You are viewing a plain text version of this content. The canonical link for it is here.
Posted to user@nutch.apache.org by Yulio Aleman Jimenez <yu...@uci.cu> on 2016/04/29 22:47:32 UTC
Priorize links in Fetching Step
Hi.
I'm using Nutch 1.9 with Solr 4.10 in a local environment.
I need a way to priorize some links in the Fetching Steps, through filtering the new links identified in the last crawls by some criterias, for example the extension of the resource. The goal is priorize images, documents, etc, before HTML pages in crawling process.
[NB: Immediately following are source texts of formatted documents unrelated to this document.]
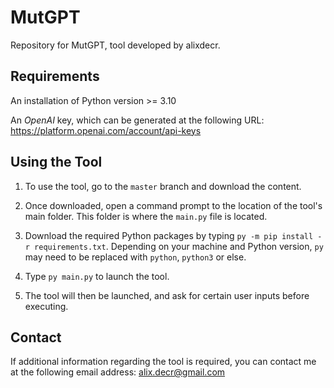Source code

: # MutGPT
Repository for MutGPT, tool developed by alixdecr.

## Requirements
An installation of Python version >= 3.10

An *OpenAI* key, which can be generated at the following URL: https://platform.openai.com/account/api-keys

## Using the Tool
1. To use the tool, go to the `master` branch and download the content.

2. Once downloaded, open a command prompt to the location of the tool's main folder. This folder is where the `main.py` file is located.

3. Download the required Python packages by typing `py -m pip install -r requirements.txt`. Depending on your machine and Python version, `py` may need to be replaced with `python`, `python3` or else.

4. Type `py main.py` to launch the tool.

5. The tool will then be launched, and ask for certain user inputs before executing.

## Contact
If additional information regarding the tool is required, you can contact me at the following email address: alix.decr@gmail.com
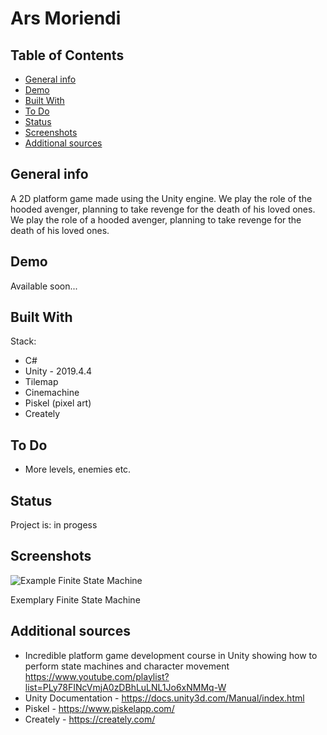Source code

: # Ars Moriendi

## Table of Contents

- [General info](#general-info)
- [Demo](#demo)
- [Built With](#built-with)
- [To Do](#to-do)
- [Status](#status)
- [Screenshots](#screenshots)
- [Additional sources](#additional-sources)

## General info

A 2D platform game made using the Unity engine. We play the role of the hooded avenger, planning to take revenge for the death of his loved ones.
We play the role of a hooded avenger, planning to take revenge for the death of his loved ones.

## Demo

Available soon...

## Built With

Stack:

- C#
- Unity - 2019.4.4
- Tilemap
- Cinemachine
- Piskel (pixel art)
- Creately 

## To Do

- More levels, enemies etc.

## Status

Project is: in progess

## Screenshots

![Example Finite State Machine](./Screenshots/boar_finite_state_machine.png.jpg)

Exemplary Finite State Machine

## Additional sources

- Incredible platform game development course in Unity showing how to perform state machines and character movement https://www.youtube.com/playlist?list=PLy78FINcVmjA0zDBhLuLNL1Jo6xNMMq-W
- Unity Documentation - https://docs.unity3d.com/Manual/index.html
- Piskel - https://www.piskelapp.com/
- Creately - https://creately.com/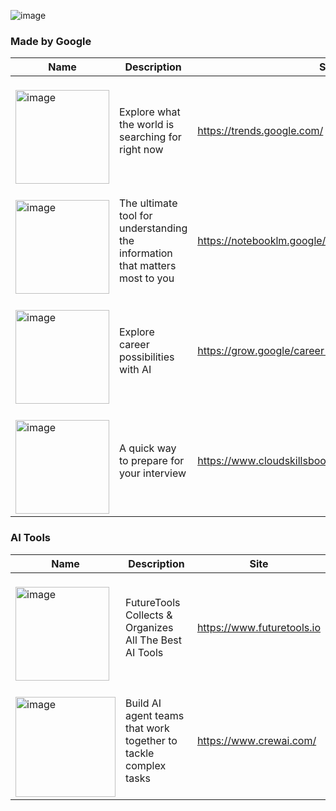 ![image](https://github.com/user-attachments/assets/5c09aefc-cb9a-4538-a749-f45296f67716)


<h3> Made by Google </h3>

| Name | Description | Site |
| --- | --- | --- |
| </br><img width="150" alt="image" src="https://github.com/user-attachments/assets/6d285873-f7b4-42e1-ac7c-da48f870a51d" /> | Explore what the world is searching for right now | https://trends.google.com/ |
| </br> <img width="150" alt="image" src="https://github.com/user-attachments/assets/63477987-b17e-4e1e-9ed7-e2c38b686783" /> | The ultimate tool for understanding the information that matters most to you | https://notebooklm.google/ |
| </br> <img width="150" alt="image" src="https://github.com/user-attachments/assets/67799494-7a19-4307-9273-3240f90a44e9" /> | Explore career possibilities with AI | https://grow.google/career-dreamer/ |
| </br> <img width="150" alt="image" src="https://github.com/user-attachments/assets/eb649650-238e-4c8d-a25f-3c7c76d82f2e" /> | A quick way to prepare for your interview | https://www.cloudskillsboost.google/interview_warmup |

<h3> AI Tools  </h3>

| Name | Description | Site |
| --- | --- | --- |
| </br> <img width="150" alt="image" src="https://github.com/user-attachments/assets/f71d8bec-545f-4c42-a76e-99fbe60b2269" /> | FutureTools Collects & Organizes All The Best AI Tools | https://www.futuretools.io
| </br> <img width="160" alt="image" src="https://github.com/user-attachments/assets/ff7ed6d2-7f0e-4e6a-af88-9349c0990f82" /> | Build AI agent teams that work together to tackle complex tasks | https://www.crewai.com/


 



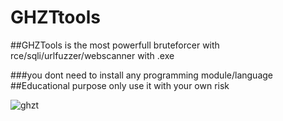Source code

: # GHZTtools
##GHZTools is the most powerfull bruteforcer with rce/sqli/urlfuzzer/webscanner with .exe

###you dont need to install any programming module/language
##Educational purpose only use it with your own risk

![ghzt](https://user-images.githubusercontent.com/42300174/112204516-f66a7e00-8c3d-11eb-8437-397a92fef937.JPG)

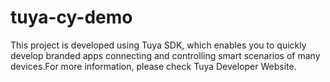 # tuya-cy-demo
This project is developed using Tuya SDK, which enables you to quickly develop branded apps connecting and controlling smart scenarios of many devices.For more information, please check Tuya Developer Website.
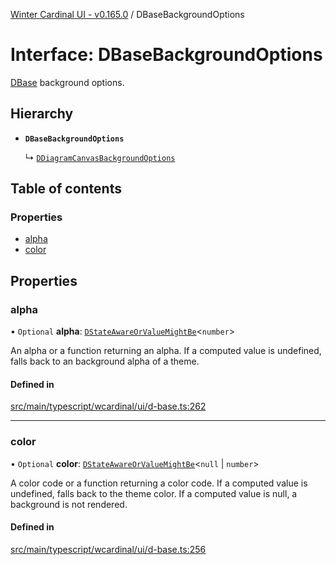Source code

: [Winter Cardinal UI - v0.165.0](../index.md) / DBaseBackgroundOptions

# Interface: DBaseBackgroundOptions

[DBase](../classes/DBase.md) background options.

## Hierarchy

- **`DBaseBackgroundOptions`**

  ↳ [`DDiagramCanvasBackgroundOptions`](DDiagramCanvasBackgroundOptions.md)

## Table of contents

### Properties

- [alpha](DBaseBackgroundOptions.md#alpha)
- [color](DBaseBackgroundOptions.md#color)

## Properties

### alpha

• `Optional` **alpha**: [`DStateAwareOrValueMightBe`](../index.md#dstateawareorvaluemightbe)<`number`\>

An alpha or a function returning an alpha.
If a computed value is undefined, falls back to an background alpha of a theme.

#### Defined in

[src/main/typescript/wcardinal/ui/d-base.ts:262](https://github.com/winter-cardinal/winter-cardinal-ui/blob/v0.165.0/src/main/typescript/wcardinal/ui/d-base.ts#L262)

___

### color

• `Optional` **color**: [`DStateAwareOrValueMightBe`](../index.md#dstateawareorvaluemightbe)<``null`` \| `number`\>

A color code or a function returning a color code.
If a computed value is undefined, falls back to the theme color.
If a computed value is null, a background is not rendered.

#### Defined in

[src/main/typescript/wcardinal/ui/d-base.ts:256](https://github.com/winter-cardinal/winter-cardinal-ui/blob/v0.165.0/src/main/typescript/wcardinal/ui/d-base.ts#L256)
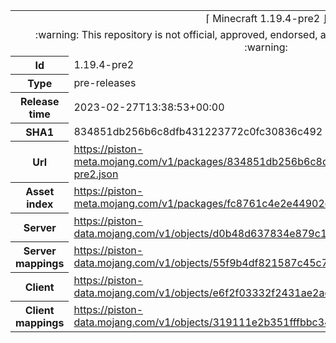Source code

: <html><table>
<tr><td colspan="2" align="center"><img width="0" height="0"><br/>⌈ Minecraft 1.19.4-pre2 ⌋<br/><img width="0" height="0"></td></tr>
<tr><td colspan="2" align="center"><img width="0" height="0"><br/>
:warning: This repository is not official, approved, endorsed, associated or connected with Mojang :warning:
<br/><img width="0" height="0"></td></tr>
<tr><th>Id</th><td>1.19.4-pre2</td></tr>
<tr><th>Type</th><td>pre-releases</td></tr>
<tr><th>Release time</th><td>2023-02-27T13:38:53+00:00</td></tr>
<tr><th>SHA1</th><td>834851db256b6c8dfb431223772c0fc30836c492</td></tr>
<tr><th>Url</th><td><a href="https://piston-meta.mojang.com/v1/packages/834851db256b6c8dfb431223772c0fc30836c492/1.19.4-pre2.json">https://piston-meta.mojang.com/v1/packages/834851db256b6c8dfb431223772c0fc30836c492/1.19.4-pre2.json</a></td></tr>
<tr><th>Asset index</th><td><a href="https://piston-meta.mojang.com/v1/packages/fc8761c4e2e44902e5b938178543542f4c94bae9/3.json">https://piston-meta.mojang.com/v1/packages/fc8761c4e2e44902e5b938178543542f4c94bae9/3.json</a></td></tr>
<tr><th>Server</th><td><a href="https://piston-data.mojang.com/v1/objects/d0b48d637834e879c16de26ffc11226d2d8e6772/server.jar">https://piston-data.mojang.com/v1/objects/d0b48d637834e879c16de26ffc11226d2d8e6772/server.jar</a></td></tr>
<tr><th>Server mappings</th><td><a href="https://piston-data.mojang.com/v1/objects/55f9b4df821587c45c719a0efb414052928a5e13/server.txt">https://piston-data.mojang.com/v1/objects/55f9b4df821587c45c719a0efb414052928a5e13/server.txt</a></td></tr>
<tr><th>Client</th><td><a href="https://piston-data.mojang.com/v1/objects/e6f2f03332f2431ae2acf9a0ad3baaef4d6ea0a6/client.jar">https://piston-data.mojang.com/v1/objects/e6f2f03332f2431ae2acf9a0ad3baaef4d6ea0a6/client.jar</a></td></tr>
<tr><th>Client mappings</th><td><a href="https://piston-data.mojang.com/v1/objects/319111e2b351fffbbc34cf599c1ed14edbc4917d/client.txt">https://piston-data.mojang.com/v1/objects/319111e2b351fffbbc34cf599c1ed14edbc4917d/client.txt</a></td></tr>
</table></html>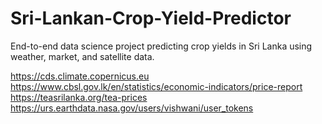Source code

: # Sri-Lankan-Crop-Yield-Predictor

End-to-end data science project predicting crop yields in Sri Lanka using weather, market, and satellite data.

https://cds.climate.copernicus.eu
https://www.cbsl.gov.lk/en/statistics/economic-indicators/price-report
https://teasrilanka.org/tea-prices
https://urs.earthdata.nasa.gov/users/vishwani/user_tokens
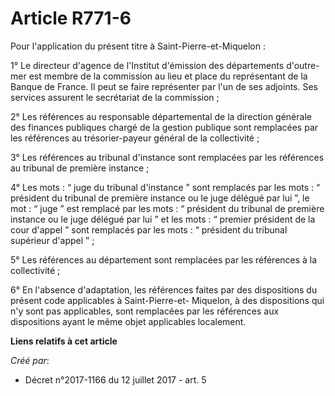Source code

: # Article R771-6

Pour l'application du présent titre à Saint-Pierre-et-Miquelon :

1° Le directeur d'agence de l'Institut d'émission des départements d'outre-mer est membre de la commission au lieu et place
du représentant de la Banque de France. Il peut se faire représenter par l'un de ses adjoints. Ses services assurent le
secrétariat de la commission ;

2° Les références au responsable départemental de la direction générale des finances publiques chargé de la gestion publique
sont remplacées par les références au trésorier-payeur général de la collectivité ;

3° Les références au tribunal d'instance sont remplacées par les références au tribunal de première instance ;

4° Les mots : “ juge du tribunal d'instance ” sont remplacés par les mots : “ président du tribunal de première instance ou
le juge délégué par lui ”, le mot : “ juge ” est remplacé par les mots : “ président du tribunal de première instance ou le
juge délégué par lui ” et les mots : “ premier président de la cour d'appel ” sont remplacés par les mots : “ président du
tribunal supérieur d'appel ” ;

5° Les références au département sont remplacées par les références à la collectivité ;

6° En l'absence d'adaptation, les références faites par des dispositions du présent code applicables à Saint-Pierre-et-
Miquelon, à des dispositions qui n'y sont pas applicables, sont remplacées par les références aux dispositions ayant le même
objet applicables localement.

**Liens relatifs à cet article**

_Créé par_:

  - Décret n°2017-1166 du 12 juillet 2017 - art. 5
Is there any property in nutch-site.xml or any plugin capable to do this?? How can I do this???
I accept any sugestion, or some source code snippets for creating a new plugin for nutch.
Best regards
--
Ing. Yulio Aleman Jimenez
Dpto. Soluciones Informáticas para Internet. CIDI
Universidad de las Ciencias Informáticas (UCI)
-----------------------------------------------------------------------------------------------------------------------------------
"Podrán morir los hombres, PERO JAMÁS SUS IDEAS"
La UCI presente este 1ro. de Mayo en la Plaza de la Revolución
junto a todo el pueblo.¡Por Cuba: Unidad y Compromiso!